Keynote Forum
Shoichiro Ozaki
The Institute of Physical and Chemical Research, Japan
Keynote: The effect of increase of NOx and CO2 on grain and fish production, protection of global warming and climate
Time : 10:30-11:00
Biography:
Shoichiro Ozaki has obtained his PhD in Nutrition and Food Science at Ehime University. He has extended his valuable service for many years and has been a recipient of many award and grants. Currently, he is working as an Emeritus Professor at Ehime University. His international experience includes various programs, contributions and participation in different countries for diverse fields of study. His research interests reflect his wide range of publications in various national and international journals. He is also the Editor-in-chief of Journal of Nutrition and Food Science.
Abstract:
In order, to study the reason why global warming is happening. Studies were conducted on amounts of CO2 emission, CO2 concentration NOx emission, grain production, fish production, population and CO2 fixed from 1900 to 2016. Since the industrial revolution, burning of fossil and production of CO2 and NOx increased greatly. Increased CO2 and NOx promoted the CO2 assimilation. Production of grain and fish increased. About 360 billion tone CO2 is produced by burning of fossil fuels. About 14.4 billion tone NOx is produced in 2015. Most of emitted CO2 is fixed by CO2 assimilation. But since developed country started NOx elimination and NP elimination at around 1975, half of produced NOx is eliminated. Therefore, emitted 360 billion tons CO2 is not fixed completely. Concentration of CO2 increased about 2 ppm. In 2016, 142 billion tons CO2 is remaining to give global warming. 142 billion tons of CO2 must be reduced. We must promote CO2 assimilation by complete use of emitting NOx and NP in waste water. Fossil fuel is burning out soon. We should not spend precious fossil fuel for the elimination of NOx and NP. We must increase CO2 assimilation as much as possible.

Work instruction A – Rewrite the part of the keynote page starting at "Keynote Forum" and ending at "and Food Science.", changing "Ehime University" to "Osaka University".
Work instruction B – According to the keynote page, which journal does Shoichiro Ozaki serve as Editor-in-chief of?
The material that comes with this keynote page isn't needed.

Data shown –
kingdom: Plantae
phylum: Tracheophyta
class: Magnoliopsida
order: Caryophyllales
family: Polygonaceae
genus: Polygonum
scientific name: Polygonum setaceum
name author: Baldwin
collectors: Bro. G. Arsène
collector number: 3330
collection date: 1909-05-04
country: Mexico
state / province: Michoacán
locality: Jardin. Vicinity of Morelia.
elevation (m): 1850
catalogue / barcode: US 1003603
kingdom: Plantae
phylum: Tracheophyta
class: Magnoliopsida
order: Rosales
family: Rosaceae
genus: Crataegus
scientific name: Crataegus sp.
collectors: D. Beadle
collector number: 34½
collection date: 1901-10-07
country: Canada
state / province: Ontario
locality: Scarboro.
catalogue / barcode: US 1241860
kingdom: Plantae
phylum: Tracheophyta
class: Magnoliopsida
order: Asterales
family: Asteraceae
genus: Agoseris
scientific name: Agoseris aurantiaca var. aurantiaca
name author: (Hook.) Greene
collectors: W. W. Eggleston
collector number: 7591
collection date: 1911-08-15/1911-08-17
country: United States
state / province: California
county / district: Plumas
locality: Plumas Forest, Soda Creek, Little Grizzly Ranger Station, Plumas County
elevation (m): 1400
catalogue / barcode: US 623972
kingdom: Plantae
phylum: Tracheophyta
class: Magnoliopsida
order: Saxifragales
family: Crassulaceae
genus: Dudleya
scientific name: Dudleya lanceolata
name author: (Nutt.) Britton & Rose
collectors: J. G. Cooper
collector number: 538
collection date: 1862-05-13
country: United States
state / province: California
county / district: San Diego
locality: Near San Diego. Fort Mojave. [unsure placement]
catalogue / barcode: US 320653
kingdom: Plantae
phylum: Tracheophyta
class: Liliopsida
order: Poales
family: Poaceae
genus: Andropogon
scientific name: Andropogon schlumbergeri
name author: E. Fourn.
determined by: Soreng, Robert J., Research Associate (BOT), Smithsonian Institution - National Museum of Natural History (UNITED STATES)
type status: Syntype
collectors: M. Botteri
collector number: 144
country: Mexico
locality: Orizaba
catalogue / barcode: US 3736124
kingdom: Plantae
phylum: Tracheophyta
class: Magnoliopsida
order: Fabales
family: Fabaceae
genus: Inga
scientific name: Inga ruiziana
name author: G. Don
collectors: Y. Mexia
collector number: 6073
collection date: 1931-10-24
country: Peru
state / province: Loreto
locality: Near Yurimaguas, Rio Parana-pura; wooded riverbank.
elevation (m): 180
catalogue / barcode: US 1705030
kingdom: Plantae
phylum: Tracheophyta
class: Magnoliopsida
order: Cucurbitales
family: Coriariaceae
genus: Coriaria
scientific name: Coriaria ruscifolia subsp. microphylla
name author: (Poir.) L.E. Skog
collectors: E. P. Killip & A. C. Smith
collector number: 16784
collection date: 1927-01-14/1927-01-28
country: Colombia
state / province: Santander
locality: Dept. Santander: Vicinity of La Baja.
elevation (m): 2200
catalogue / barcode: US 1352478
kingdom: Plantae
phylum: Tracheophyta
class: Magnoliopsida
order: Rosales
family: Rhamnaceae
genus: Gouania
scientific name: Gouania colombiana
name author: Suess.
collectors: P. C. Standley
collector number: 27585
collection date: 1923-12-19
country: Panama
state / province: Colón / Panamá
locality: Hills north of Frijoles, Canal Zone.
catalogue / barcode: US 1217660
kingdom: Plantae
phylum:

Written solution A –
Keynote Forum
Shoichiro Ozaki
The Institute of Physical and Chemical Research, Japan
Keynote: The effect of increase of NOx and CO2 on grain and fish production, protection of global warming and climate
Time : 10:30-11:00
Biography:
Shoichiro Ozaki has obtained his PhD in Nutrition and Food Science at Osaka University. He has extended his valuable service for many years and has been a recipient of many award and grants. Currently, he is working as an Emeritus Professor at Osaka University. His international experience includes various programs, contributions and participation in different countries for diverse fields of study. His research interests reflect his wide range of publications in various national and international journals. He is also the Editor-in-chief of Journal of Nutrition and Food Science.

Written solution B – Journal of Nutrition and Food Science